### Фрагмент текста
А Самашки с массовыми убийствами мирных жителей? А Буденновск? А вообще вся чеченская война? А Грозный, превращенный в дымящиеся развалины, словно Троя? Город, которого просто нет. А Босния и Сербская Краина? Еще одна бойня. И снова трупы мирных жителей.
Прошло полдня. Умерла Клара. Умерла Валентина. В Чечне погибло шесть российских солдат – а сколько чеченцев, не сообщают… Умерла Катя (из отделения онкологии), девочка с огромными голубыми глазами. Об этом мне сказали прямо во время службы.
Легко верить в Бога, когда идешь летом через поле. Сияет солнце, и цветы благоухают, и воздух дрожит, напоенный их ароматом. «И в небесах я вижу Бога» – как у Лермонтова. А тут? Бог? Где Он? Если Он благ, всеведущ и всемогущ, то почему молчит? Если же Он так наказывает их за их грехи или за грехи их пап и мам, как считают многие, то Он уж никак не «долготерпелив и многомилостив», тогда Он безжалостен.

### Фрагменты строк
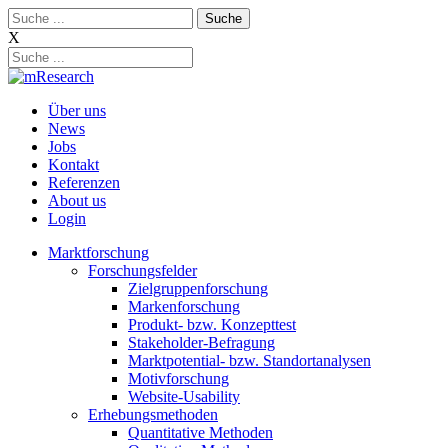
Skip
Suche:
to
X
content
Über uns
News
Jobs
Kontakt
Referenzen
About us
Login
Marktforschung
Forschungsfelder
Zielgruppenforschung
Markenforschung
Produkt- bzw. Konzepttest
Stakeholder-Befragung
Marktpotential- bzw. Standortanalysen
Motivforschung
Website-Usability
Erhebungsmethoden
Quantitative Methoden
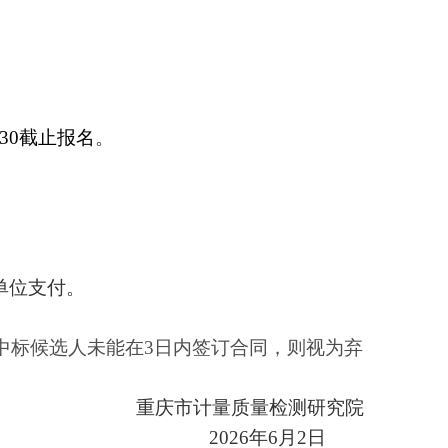
5
日上午
11:30
截止报名
。
取，由中标单位支付。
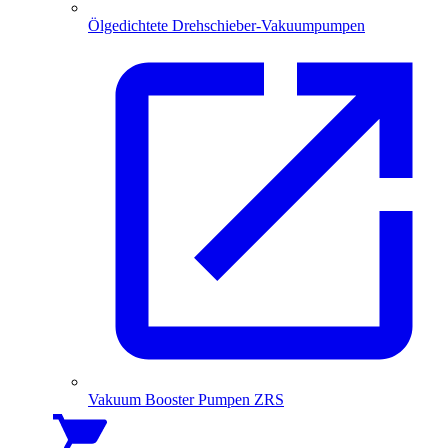
Ölgedichtete Drehschieber-Vakuumpumpen
Vakuum Booster Pumpen ZRS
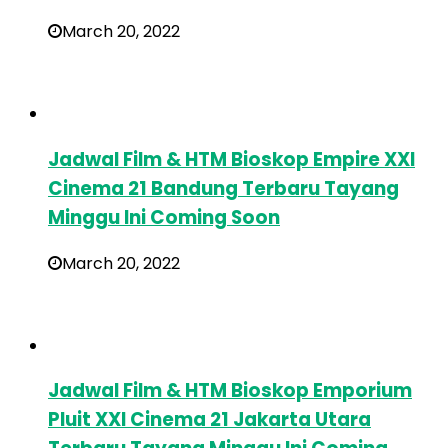
March 20, 2022
Jadwal Film & HTM Bioskop Empire XXI
Cinema 21 Bandung Terbaru Tayang
Minggu Ini Coming Soon
March 20, 2022
Jadwal Film & HTM Bioskop Emporium
Pluit XXI Cinema 21 Jakarta Utara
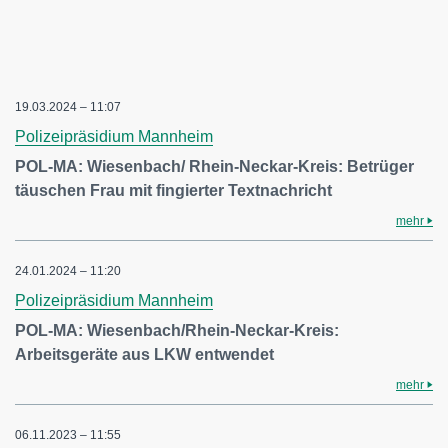
19.03.2024 – 11:07
Polizeipräsidium Mannheim
POL-MA: Wiesenbach/ Rhein-Neckar-Kreis: Betrüger
täuschen Frau mit fingierter Textnachricht
mehr
24.01.2024 – 11:20
Polizeipräsidium Mannheim
POL-MA: Wiesenbach/Rhein-Neckar-Kreis:
Arbeitsgeräte aus LKW entwendet
mehr
06.11.2023 – 11:55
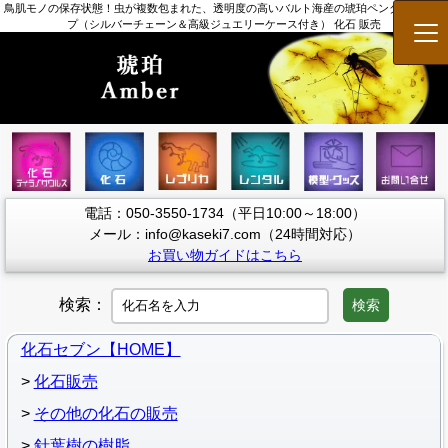
鳥肌モノの保存状態！虫が複数包まれた、透明度の高いバルト海産の琥珀ペンダントトッ
プ（シルバーチェーン＆高級ジュエリーケース付き） 化石 販売
メ
電話：050-3550-1734（平日10:00～18:00）
メール：info@kaseki7.com（24時間対応）
お買い物ガイドはこちら
検索：
検索
化石セブン【HOME】
化石販売
その他の化石の販売
針葉樹の樹脂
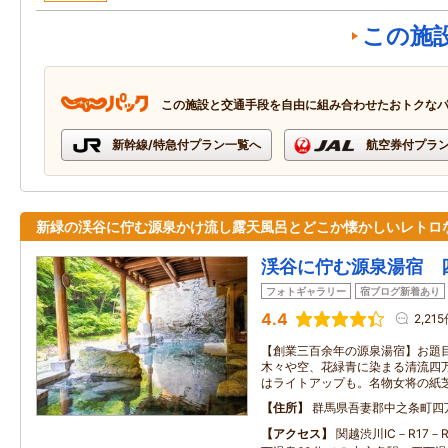
この施
この施設と交通手段を自由に組み合わせたおトクな
新幹線/特急付プラン一覧へ
航空券付プラ
新緑の渓谷に佇む源泉かけ流し露天風呂とどこか懐かしいレトロ
渓谷に佇む源泉湯宿 
フォトギャラリー
宿ブログ新着あり
4.4
2,21
【創業三百余年の源泉湯宿】お題
木々や空、花緑青に染まる清流四
はライトアップも。名物女将の紙
住所
群馬県吾妻郡中之条町四万甲
アクセス
関越渋川IC－R17－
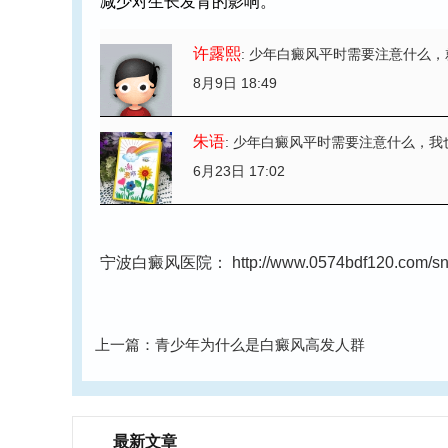
减少对生长发育的影响。
许露熙
: 少年白癜风平时需要注意什么
，
8月9日 18:49
朱语
: 少年白癜风平时需要注意什么
，我
6月23日 17:02
宁波白癜风医院：
http://www.0574bdf120.com/sn
上一篇：
青少年为什么是白癜风高发人群
最新文章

### Задание
Выпишите из фрагмента текста слово в слово кусок, который начинается словами «А Самашки с» и кончается словами «во время службы.».

### Ответ
А Самашки с массовыми убийствами мирных жителей? А Буденновск? А вообще вся чеченская война? А Грозный, превращенный в дымящиеся развалины, словно Троя? Город, которого просто нет. А Босния и Сербская Краина? Еще одна бойня. И снова трупы мирных жителей.
Прошло полдня. Умерла Клара. Умерла Валентина. В Чечне погибло шесть российских солдат – а сколько чеченцев, не сообщают… Умерла Катя (из отделения онкологии), девочка с огромными голубыми глазами. Об этом мне сказали прямо во время службы.